▶ _Exercise details_
Repeat the data exactly, with every line included.

▶ _Data to examine_

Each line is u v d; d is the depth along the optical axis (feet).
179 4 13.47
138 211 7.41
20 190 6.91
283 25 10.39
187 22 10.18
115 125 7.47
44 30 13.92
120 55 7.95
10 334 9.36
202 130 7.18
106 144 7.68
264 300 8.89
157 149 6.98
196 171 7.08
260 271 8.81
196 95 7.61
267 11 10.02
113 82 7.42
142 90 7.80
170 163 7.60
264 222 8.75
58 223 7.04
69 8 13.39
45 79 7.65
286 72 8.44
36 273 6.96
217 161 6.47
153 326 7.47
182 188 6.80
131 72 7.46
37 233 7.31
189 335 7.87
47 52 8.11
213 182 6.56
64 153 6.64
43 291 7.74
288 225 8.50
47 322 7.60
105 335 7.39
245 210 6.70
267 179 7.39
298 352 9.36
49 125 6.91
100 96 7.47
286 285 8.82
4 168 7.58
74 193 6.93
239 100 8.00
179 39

▶ _Answer space_
Each line is u v d; d is the depth along the optical axis (feet).
179 4 13.47
138 211 7.41
20 190 6.91
283 25 10.39
187 22 10.18
115 125 7.47
44 30 13.92
120 55 7.95
10 334 9.36
202 130 7.18
106 144 7.68
264 300 8.89
157 149 6.98
196 171 7.08
260 271 8.81
196 95 7.61
267 11 10.02
113 82 7.42
142 90 7.80
170 163 7.60
264 222 8.75
58 223 7.04
69 8 13.39
45 79 7.65
286 72 8.44
36 273 6.96
217 161 6.47
153 326 7.47
182 188 6.80
131 72 7.46
37 233 7.31
189 335 7.87
47 52 8.11
213 182 6.56
64 153 6.64
43 291 7.74
288 225 8.50
47 322 7.60
105 335 7.39
245 210 6.70
267 179 7.39
298 352 9.36
49 125 6.91
100 96 7.47
286 285 8.82
4 168 7.58
74 193 6.93
239 100 8.00
179 39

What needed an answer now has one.